■ **Çözülecek Sorular**
[A] Marx ve Engels'in şiire bakışını anlatan metinde adı geçen yayınevlerinin tümü hangileridir?
[B] Marx ve Engels'in şiire bakışını anlatan metne göre aşağıdaki ifadeler doğru mu? Her biri için evet ya da hayır deyip metinden belirleyici sözleri aynen aktarın.
(i) Marx, üniversite yıllarında Schlegel'in verdiği eski edebiyat derslerini izlemiştir.
(ii) Murat Belge çevirisi "Marx-Engels, Sanat ve Edebiyat" kitabını Sol Yayınları yayımlamıştır.
(iii) Marx'ın Bonn'dan babasına gönderdiği şiir felsefi içeriklidir.
[C] Marx ve Engels'in şiire bakışını anlatan metni kaldığı yerden sürdürün.

■ **Verilen Metin**
□ □ □
Marx ve Engels’in şiire bakış açılarıysa, Sol
Yayınları tarafından iki cilt
halinde yayımlanan: K.Marx-F.Engels “Yazın ve Sanat
Üzerine I(1995), II(1997)”
ve De Yayınevi tarafından yayımlanan: “Marx-Engels,
Sanat ve Edebiyat(Çev.
Murat Belge, 1971)” kitaplarındaki, Marx ve
Engels’in mektupları, gazete
makalelerinden, yapıtlarından alıntılar içersinde yer
alıyordu. İçerikleri
aşağı yukarı benzeşen bu kitapların dışında, Murat
Belge’nin Marksist
Estetik(Birikim, 1997), Mikhali
Liftshitz’in Marx’ın Sanat
Felsefesi(Ararat,1968), İsmail Tunalı’nın Marksist
Estetik(Kaynak Yay.), Georg
Lukács’ın Estetik I,II,III(Çev.Ahmet
Cemal, Payel, 1981) adlı kitaplarında
da Marx-Engels’in edebiyat ve
şiire
yaklaşımlarına dair bilgiler ve genel yorumlar vardı. Bu yazıyı
hazırlarken,
Marcel Ollivier’nin “Marx et Engels
Poètes(Marx ve Engels Şiirler)” adlı
yapıtıyla, yukarıda sıraladığım Türkçe kaynaklardan
yararlandım. Yazımdaki
özgün alıntıların tümü, Marx ve
Engels’in birlikte ve ayrı ayrı şiire yaklaşım
biçimlerini, şiir anlayışlarını( poetika dışı
anlamda ), şiirden
yararlanmalarını, kuramları bağlamında edebi-estetik şiir
çözümlemelerini orta
uzunlukta bir yazı çerçevesinde
açıklığa kavuşturmak ve derli toplu anlatmak
amacına yönelik olarak kaynak gösterilerek
düzenlenmiş; yorumlarla içiçe
aşağıda sıralanmıştır.
Karl Marx,
üniversite günlerinde (1835-1841), hukuk ve felsefe
dersleri dışında, edebiyat
tarihi ve klasik Alman estetikçilerine değin dersleri,
Schlegel’in verdiği eski
edebiyat derslerini de izlemiştir. Marx’ın, bu
dönemde, başarılı sayılamayacak
bazı şiir yazma çabalarına giriştiği de bilinmektedir.
Bonn’dan babasına
gönderdiği felsefi içerikli bir şiiri (1835),
nişanlısına adadığı şiir
defterleri, bunlar dışında ayrıca yazdığı kırk kadar şiiri dikkate
değerdir (Marcel
Ollivier: Marx et Engels Poetes, Paris, Edition Bergis ).
□ □ □
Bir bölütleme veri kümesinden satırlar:
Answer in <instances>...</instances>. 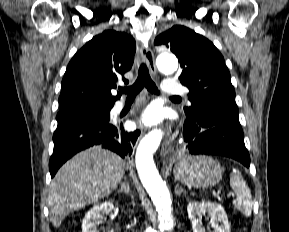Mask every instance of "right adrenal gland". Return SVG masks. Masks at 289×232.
I'll return each instance as SVG.
<instances>
[{
  "label": "right adrenal gland",
  "instance_id": "obj_1",
  "mask_svg": "<svg viewBox=\"0 0 289 232\" xmlns=\"http://www.w3.org/2000/svg\"><path fill=\"white\" fill-rule=\"evenodd\" d=\"M122 192H124L126 194L130 193V185L127 182L126 178H124V182L121 183V188L118 190V193H122Z\"/></svg>",
  "mask_w": 289,
  "mask_h": 232
}]
</instances>
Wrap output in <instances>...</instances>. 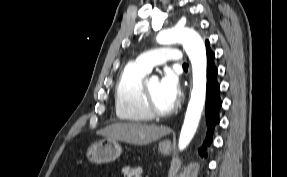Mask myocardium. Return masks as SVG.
<instances>
[{
    "label": "myocardium",
    "mask_w": 287,
    "mask_h": 177,
    "mask_svg": "<svg viewBox=\"0 0 287 177\" xmlns=\"http://www.w3.org/2000/svg\"><path fill=\"white\" fill-rule=\"evenodd\" d=\"M143 103L146 111L151 115V117H157V118L166 117L173 114L176 109V106L173 105L168 110H160L156 106L147 85L143 86Z\"/></svg>",
    "instance_id": "myocardium-1"
}]
</instances>
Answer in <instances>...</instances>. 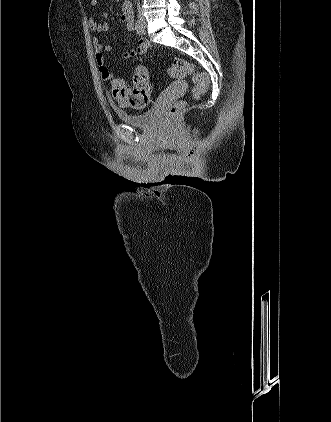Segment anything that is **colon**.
□ □ □
■ **Yanıtlar**
[A] Sol Yayınları, De Yayınevi, Birikim, Ararat, Kaynak Yay., Payel, Edition Bergis

[B]
(i) Evet: "Schlegel’in verdiği eski edebiyat derslerini de izlemiştir"
(ii) Hayır: "De Yayınevi tarafından yayımlanan: “Marx-Engels, Sanat ve Edebiyat(Çev. Murat Belge, 1971)”"
(iii) Evet: "Bonn’dan babasına gönderdiği felsefi içerikli bir şiiri (1835)"

[C]
Marx, kendisinin
de itiraf ettiği gibi, şiir yazma isteğini bastırmak için
kararlı bir çaba
harcamış; ancak, uzun yıllar bu isteği içinden atamamıştır.
Bu bağlamda,
şiirlerinden ikisini, 1841 yılı gibi geç bir tarihte
“Athenaum” da yayımladığı
kayıtlarda yer almaktadır. Şiir yazma isteğiyle, yaşamın sorunlarına
bilim
alanında bir yanıt bulmanın katı gerekliliği arasındaki
çatışma Marx’ın bir
düşünür olarak gelişmesinde ilk buhranı
yaratmıştır. Marx, bu içsel entelektüel
çatışma sonrasında şiir yazmayı bırakarak alay ettiği ve
kıyasıya eleştirdiği
Hegel felsefesine dönmüştür.
Marx’ın şiir yazdığı dönemdeki romantizmi, Alman
filozofu Fichte’ye yakın bir romantizmdi. Hegel’e
karşı tutumu da ısrarlı
biçimde olumsuzdu. Bu dönemde modern
çağa saldırılarıyla durmadan ileri giden
ve yoluna çıkan engelleri yenen “insanın
onuruna” şiirsel seslenmeleri
birbirini izliyordu. Şair Marx, düş gören coşkun bir
kişi (Sehnsucht şiiri),
bir put kırıcısı(Des Werzweiflenden Gebet şiiri)ve
genellikle ebedi
güçlere karşı savaşma kararında bir adam olarak
görünmektedir. Marx, kendi
şiirini, Fichte’nin görüşüne uygun
olarak “idealist” olarak nitelendiriyordu.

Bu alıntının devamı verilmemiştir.